→ **DOCUMENT SEGMENT**

---------------

When propan-1-ol is burnt in excess oxygen the only products formed are carbon dioxide and water.

In the balanced equation for this reaction what is the ratio of CO_2 : H_2O molecules formed?

A. 4 : 7

B. 3 : 8

C. 2 : 7

D. 3 : 4

E. 5 : 12

When propan-1-ol is burnt in excess oxygen the only products formed are carbon dioxide and water.

In the balanced equation for this reaction what is the ratio of CO_2 : H_2O molecules formed?

A. 4 : 7

B. 3 : 8

C. 2 : 7

D. 3 : 4

E. 5 : 12

First, we should write down the balanced reaction of propan-1-ol’s complete combustion:

2C_3H_7OH + 9O_2 \rightarrow 8H_2O + 6CO_2

We can see that the ratio here is 6:8, which we can simplify into 3:4. Therefore our answer is D.

4 Likes

Why is it 2 C3H7OH and 9 O2?

Your unbalanced reaction is:

C3H8O + O2 ----> H2O + CO2

let’s balance carbon and Hidrogen: surely on the right member you must have 3 carbon and 8 hidrogen, so:

C3H8O + O2 ----> 4(H2O) + 3(CO2)

---------------

→ **PARTS OF THE EXERCISE**
• 1. In the propan-1-ol combustion thread, restate the paragraph that begins "We can see that the ratio here is 6:8" more briefly.
• 2. Render the records as a numbered list, beginning with their first line and going on through the line that contains "Secretaría de Cultura", both included. Leave out any blank lines.

→ **GIVEN ENTRIES**
---------------

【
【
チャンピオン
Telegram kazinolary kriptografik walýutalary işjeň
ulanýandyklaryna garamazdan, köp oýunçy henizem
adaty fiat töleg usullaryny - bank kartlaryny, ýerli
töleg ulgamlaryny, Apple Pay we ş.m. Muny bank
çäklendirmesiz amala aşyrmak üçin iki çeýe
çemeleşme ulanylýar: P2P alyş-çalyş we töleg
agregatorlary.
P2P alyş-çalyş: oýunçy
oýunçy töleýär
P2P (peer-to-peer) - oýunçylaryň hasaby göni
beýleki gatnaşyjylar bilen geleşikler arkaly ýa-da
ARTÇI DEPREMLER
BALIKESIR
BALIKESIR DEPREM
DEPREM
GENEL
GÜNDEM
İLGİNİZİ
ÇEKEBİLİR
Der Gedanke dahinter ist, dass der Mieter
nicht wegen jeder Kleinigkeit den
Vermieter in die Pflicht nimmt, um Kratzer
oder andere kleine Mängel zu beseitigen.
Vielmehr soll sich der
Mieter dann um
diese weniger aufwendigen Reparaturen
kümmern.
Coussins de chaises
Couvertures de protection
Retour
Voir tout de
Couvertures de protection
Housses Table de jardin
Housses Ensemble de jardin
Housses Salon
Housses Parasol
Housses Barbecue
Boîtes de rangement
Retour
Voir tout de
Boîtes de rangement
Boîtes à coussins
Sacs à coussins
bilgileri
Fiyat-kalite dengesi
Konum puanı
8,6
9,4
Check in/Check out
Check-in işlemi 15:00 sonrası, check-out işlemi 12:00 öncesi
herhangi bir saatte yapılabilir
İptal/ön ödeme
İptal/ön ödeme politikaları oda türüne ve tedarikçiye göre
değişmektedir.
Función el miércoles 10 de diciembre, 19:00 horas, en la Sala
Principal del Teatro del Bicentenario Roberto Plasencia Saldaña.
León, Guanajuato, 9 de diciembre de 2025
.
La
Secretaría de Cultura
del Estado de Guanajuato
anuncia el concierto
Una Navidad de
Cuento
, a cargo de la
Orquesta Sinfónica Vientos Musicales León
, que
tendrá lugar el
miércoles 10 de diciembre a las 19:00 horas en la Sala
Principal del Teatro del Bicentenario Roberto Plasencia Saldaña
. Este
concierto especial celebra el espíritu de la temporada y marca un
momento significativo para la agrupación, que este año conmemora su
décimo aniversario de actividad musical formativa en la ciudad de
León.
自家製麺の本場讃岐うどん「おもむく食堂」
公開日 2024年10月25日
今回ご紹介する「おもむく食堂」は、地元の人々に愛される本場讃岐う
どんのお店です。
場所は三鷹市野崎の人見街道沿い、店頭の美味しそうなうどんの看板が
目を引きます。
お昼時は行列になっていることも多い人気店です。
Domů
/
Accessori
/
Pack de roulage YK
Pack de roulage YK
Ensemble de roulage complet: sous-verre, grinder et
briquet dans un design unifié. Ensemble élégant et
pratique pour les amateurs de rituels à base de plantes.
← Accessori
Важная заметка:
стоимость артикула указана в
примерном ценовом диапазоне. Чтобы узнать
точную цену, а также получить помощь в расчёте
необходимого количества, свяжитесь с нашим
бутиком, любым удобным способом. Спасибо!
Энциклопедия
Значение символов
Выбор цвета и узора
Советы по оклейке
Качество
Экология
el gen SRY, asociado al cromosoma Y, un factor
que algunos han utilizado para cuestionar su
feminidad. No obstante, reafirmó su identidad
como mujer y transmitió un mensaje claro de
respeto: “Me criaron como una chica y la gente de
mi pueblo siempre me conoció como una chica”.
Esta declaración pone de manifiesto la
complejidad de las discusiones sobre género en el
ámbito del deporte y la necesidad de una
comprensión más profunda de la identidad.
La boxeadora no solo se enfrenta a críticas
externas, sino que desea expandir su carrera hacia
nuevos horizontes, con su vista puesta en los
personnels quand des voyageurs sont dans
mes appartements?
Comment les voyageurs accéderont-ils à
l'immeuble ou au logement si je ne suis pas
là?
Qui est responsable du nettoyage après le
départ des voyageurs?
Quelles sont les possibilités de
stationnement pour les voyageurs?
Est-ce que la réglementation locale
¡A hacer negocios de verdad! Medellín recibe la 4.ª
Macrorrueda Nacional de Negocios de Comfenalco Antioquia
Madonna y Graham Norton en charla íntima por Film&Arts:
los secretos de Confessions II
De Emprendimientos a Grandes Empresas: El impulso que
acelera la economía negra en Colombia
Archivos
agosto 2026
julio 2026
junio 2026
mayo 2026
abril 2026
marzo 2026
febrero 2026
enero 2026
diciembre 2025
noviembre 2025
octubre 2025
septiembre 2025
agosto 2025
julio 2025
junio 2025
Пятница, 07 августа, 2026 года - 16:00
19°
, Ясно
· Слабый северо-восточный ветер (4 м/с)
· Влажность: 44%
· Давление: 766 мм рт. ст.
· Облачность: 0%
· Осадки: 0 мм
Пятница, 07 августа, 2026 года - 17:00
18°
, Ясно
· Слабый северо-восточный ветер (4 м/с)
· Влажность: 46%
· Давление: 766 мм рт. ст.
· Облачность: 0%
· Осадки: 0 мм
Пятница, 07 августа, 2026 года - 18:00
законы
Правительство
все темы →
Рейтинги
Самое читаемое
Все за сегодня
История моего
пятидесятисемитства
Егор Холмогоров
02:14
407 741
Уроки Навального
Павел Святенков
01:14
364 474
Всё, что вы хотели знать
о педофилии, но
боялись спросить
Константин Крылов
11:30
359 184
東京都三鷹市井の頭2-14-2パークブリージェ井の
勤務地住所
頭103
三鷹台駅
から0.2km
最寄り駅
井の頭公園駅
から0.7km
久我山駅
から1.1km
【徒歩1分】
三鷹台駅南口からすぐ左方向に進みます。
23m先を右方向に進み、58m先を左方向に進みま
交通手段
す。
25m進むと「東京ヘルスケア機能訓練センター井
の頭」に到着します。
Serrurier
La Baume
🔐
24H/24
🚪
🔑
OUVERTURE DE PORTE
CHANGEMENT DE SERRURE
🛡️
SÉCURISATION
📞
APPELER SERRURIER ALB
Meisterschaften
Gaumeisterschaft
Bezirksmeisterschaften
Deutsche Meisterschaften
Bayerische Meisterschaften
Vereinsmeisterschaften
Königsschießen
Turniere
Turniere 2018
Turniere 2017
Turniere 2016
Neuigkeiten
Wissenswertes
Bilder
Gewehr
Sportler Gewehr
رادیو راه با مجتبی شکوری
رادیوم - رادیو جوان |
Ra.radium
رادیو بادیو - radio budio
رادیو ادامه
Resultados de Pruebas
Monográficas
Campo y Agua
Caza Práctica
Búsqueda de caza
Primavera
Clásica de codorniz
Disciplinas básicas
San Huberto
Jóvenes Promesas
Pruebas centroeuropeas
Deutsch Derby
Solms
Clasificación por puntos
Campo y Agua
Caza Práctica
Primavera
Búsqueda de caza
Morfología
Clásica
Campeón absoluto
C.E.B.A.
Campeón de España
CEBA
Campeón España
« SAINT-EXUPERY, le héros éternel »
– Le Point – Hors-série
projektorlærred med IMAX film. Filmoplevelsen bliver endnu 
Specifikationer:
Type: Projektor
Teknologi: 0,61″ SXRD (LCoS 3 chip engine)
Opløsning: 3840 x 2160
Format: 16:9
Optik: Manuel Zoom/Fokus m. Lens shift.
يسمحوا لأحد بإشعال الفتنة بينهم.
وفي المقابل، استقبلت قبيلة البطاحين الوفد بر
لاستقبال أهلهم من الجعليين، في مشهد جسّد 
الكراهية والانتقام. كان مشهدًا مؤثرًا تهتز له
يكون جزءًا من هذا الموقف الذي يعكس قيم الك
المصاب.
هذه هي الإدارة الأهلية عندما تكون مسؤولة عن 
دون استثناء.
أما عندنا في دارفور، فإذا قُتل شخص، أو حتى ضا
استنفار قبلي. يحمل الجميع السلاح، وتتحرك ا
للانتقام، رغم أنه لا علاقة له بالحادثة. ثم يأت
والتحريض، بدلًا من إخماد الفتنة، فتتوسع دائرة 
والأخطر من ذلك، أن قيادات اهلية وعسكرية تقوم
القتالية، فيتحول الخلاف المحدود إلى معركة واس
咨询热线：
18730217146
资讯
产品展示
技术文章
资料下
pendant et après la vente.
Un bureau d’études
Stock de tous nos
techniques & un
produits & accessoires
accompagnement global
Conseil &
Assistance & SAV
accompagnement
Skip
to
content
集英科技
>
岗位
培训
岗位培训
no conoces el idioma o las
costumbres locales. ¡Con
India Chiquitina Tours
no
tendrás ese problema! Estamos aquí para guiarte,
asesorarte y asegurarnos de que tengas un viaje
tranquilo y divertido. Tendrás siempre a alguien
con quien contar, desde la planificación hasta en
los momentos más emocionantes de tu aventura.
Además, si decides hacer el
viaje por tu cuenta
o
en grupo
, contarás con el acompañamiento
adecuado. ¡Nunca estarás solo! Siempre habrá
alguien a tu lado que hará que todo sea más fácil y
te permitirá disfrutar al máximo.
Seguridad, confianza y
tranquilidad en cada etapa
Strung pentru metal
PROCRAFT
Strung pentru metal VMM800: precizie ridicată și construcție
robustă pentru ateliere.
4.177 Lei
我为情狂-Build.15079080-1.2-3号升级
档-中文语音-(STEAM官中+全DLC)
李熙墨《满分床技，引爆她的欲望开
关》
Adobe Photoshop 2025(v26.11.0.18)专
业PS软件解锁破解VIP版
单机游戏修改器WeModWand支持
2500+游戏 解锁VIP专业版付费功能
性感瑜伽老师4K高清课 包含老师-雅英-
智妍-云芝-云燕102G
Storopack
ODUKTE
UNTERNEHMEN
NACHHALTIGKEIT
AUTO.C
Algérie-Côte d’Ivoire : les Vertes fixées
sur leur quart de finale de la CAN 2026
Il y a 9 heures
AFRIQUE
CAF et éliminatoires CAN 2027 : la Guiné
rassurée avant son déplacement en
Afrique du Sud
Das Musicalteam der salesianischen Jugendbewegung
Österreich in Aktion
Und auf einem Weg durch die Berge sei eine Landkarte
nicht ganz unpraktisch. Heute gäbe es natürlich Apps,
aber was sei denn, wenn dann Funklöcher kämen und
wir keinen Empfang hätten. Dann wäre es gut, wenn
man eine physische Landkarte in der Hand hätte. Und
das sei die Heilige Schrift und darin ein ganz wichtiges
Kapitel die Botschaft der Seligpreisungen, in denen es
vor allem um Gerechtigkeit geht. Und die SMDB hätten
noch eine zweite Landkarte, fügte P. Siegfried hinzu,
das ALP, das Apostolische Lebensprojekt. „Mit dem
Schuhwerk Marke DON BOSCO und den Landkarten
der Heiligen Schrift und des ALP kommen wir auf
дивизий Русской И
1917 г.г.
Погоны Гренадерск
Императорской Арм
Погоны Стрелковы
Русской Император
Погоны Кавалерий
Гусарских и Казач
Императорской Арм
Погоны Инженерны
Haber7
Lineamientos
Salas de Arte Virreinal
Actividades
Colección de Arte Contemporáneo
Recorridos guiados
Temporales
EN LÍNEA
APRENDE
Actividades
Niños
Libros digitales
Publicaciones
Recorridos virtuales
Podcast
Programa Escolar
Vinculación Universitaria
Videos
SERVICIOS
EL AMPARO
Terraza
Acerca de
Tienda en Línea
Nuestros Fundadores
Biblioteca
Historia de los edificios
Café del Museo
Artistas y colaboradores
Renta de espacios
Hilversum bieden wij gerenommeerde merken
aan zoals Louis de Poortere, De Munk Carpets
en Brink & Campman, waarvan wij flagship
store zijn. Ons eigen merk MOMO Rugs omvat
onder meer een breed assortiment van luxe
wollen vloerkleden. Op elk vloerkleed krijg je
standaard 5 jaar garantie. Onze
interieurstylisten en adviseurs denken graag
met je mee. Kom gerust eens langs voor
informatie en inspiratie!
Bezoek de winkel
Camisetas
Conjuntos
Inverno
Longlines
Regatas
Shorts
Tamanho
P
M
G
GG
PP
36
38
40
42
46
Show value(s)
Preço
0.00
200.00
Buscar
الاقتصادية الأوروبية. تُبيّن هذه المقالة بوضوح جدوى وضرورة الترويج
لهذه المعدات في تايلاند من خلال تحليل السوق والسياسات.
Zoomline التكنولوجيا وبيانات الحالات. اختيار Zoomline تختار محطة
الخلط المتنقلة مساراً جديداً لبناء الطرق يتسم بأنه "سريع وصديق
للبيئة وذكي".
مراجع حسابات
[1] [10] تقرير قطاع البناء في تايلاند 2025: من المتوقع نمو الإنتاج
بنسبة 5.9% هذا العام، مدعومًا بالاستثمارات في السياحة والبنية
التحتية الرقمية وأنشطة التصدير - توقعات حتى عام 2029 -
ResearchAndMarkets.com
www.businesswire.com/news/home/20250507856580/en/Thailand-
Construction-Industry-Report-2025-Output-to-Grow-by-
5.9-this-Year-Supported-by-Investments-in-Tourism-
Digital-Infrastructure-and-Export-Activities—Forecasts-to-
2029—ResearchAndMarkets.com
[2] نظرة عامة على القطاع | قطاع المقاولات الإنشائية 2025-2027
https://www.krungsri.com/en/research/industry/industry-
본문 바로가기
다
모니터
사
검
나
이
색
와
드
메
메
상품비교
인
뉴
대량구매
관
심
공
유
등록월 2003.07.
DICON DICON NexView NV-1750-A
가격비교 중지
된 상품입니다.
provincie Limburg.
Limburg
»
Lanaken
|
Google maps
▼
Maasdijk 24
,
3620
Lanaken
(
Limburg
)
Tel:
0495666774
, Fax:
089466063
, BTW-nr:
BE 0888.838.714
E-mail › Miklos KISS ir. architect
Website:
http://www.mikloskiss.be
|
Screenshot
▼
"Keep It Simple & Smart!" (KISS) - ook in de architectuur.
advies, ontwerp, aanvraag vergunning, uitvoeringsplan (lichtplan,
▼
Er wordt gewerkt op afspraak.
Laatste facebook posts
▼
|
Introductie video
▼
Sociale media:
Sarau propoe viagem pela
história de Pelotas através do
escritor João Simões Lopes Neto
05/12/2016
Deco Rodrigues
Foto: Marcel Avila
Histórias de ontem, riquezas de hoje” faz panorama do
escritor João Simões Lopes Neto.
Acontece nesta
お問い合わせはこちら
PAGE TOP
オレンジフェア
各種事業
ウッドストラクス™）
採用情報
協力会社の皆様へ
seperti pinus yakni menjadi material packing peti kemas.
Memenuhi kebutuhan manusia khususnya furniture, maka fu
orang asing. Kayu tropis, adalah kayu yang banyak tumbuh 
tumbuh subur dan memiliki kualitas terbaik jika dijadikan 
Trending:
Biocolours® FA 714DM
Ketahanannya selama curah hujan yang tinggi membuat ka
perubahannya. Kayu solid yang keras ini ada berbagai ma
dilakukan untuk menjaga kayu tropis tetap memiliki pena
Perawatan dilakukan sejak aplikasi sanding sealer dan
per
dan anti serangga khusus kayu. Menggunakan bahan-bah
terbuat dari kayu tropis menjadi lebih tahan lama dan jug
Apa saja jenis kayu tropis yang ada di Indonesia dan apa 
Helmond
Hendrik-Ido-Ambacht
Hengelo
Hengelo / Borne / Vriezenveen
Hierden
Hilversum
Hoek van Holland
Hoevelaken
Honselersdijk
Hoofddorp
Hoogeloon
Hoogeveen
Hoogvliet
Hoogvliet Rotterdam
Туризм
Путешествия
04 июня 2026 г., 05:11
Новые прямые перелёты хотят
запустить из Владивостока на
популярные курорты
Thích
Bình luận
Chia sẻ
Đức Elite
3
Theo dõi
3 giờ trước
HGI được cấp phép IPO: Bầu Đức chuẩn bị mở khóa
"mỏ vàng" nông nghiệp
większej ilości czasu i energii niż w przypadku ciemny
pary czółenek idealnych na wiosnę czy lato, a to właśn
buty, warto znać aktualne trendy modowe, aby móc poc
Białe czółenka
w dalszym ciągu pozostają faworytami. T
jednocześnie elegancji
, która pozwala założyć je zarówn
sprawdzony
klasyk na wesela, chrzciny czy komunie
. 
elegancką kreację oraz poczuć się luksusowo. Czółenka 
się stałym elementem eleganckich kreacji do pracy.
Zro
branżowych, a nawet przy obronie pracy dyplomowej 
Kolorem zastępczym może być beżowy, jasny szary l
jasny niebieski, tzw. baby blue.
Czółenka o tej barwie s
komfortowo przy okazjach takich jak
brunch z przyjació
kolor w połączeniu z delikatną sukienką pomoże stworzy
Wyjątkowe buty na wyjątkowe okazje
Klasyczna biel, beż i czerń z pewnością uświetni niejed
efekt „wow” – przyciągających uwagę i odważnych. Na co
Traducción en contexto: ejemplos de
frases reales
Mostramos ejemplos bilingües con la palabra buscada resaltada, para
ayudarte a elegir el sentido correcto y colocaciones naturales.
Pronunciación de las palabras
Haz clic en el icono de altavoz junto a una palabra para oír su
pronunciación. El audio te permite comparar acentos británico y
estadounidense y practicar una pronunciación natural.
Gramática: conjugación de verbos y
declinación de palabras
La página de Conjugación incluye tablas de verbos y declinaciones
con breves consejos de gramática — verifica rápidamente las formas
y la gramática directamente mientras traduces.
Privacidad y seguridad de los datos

---------------

→ **ANSWERS TO THE EXERCISES**
• 1. The 6:8 ratio simplifies to 3:4, so the answer is D.

• 2.
1. 【
2. 【
3. チャンピオン
4. Telegram kazinolary kriptografik walýutalary işjeň
5. ulanýandyklaryna garamazdan, köp oýunçy henizem
6. adaty fiat töleg usullaryny - bank kartlaryny, ýerli
7. töleg ulgamlaryny, Apple Pay we ş.m. Muny bank
8. çäklendirmesiz amala aşyrmak üçin iki çeýe
9. çemeleşme ulanylýar: P2P alyş-çalyş we töleg
10. agregatorlary.
11. P2P alyş-çalyş: oýunçy
12. oýunçy töleýär
13. P2P (peer-to-peer) - oýunçylaryň hasaby göni
14. beýleki gatnaşyjylar bilen geleşikler arkaly ýa-da
15. ARTÇI DEPREMLER
16. BALIKESIR
17. BALIKESIR DEPREM
18. DEPREM
19. GENEL
20. GÜNDEM
21. İLGİNİZİ
22. ÇEKEBİLİR
23. Der Gedanke dahinter ist, dass der Mieter
24. nicht wegen jeder Kleinigkeit den
25. Vermieter in die Pflicht nimmt, um Kratzer
26. oder andere kleine Mängel zu beseitigen.
27. Vielmehr soll sich der
28. Mieter dann um
29. diese weniger aufwendigen Reparaturen
30. kümmern.
31. Coussins de chaises
32. Couvertures de protection
33. Retour
34. Voir tout de
35. Couvertures de protection
36. Housses Table de jardin
37. Housses Ensemble de jardin
38. Housses Salon
39. Housses Parasol
40. Housses Barbecue
41. Boîtes de rangement
42. Retour
43. Voir tout de
44. Boîtes de rangement
45. Boîtes à coussins
46. Sacs à coussins
47. bilgileri
48. Fiyat-kalite dengesi
49. Konum puanı
50. 8,6
51. 9,4
52. Check in/Check out
53. Check-in işlemi 15:00 sonrası, check-out işlemi 12:00 öncesi
54. herhangi bir saatte yapılabilir
55. İptal/ön ödeme
56. İptal/ön ödeme politikaları oda türüne ve tedarikçiye göre
57. değişmektedir.
58. Función el miércoles 10 de diciembre, 19:00 horas, en la Sala
59. Principal del Teatro del Bicentenario Roberto Plasencia Saldaña.
60. León, Guanajuato, 9 de diciembre de 2025
61. .
62. La
63. Secretaría de Cultura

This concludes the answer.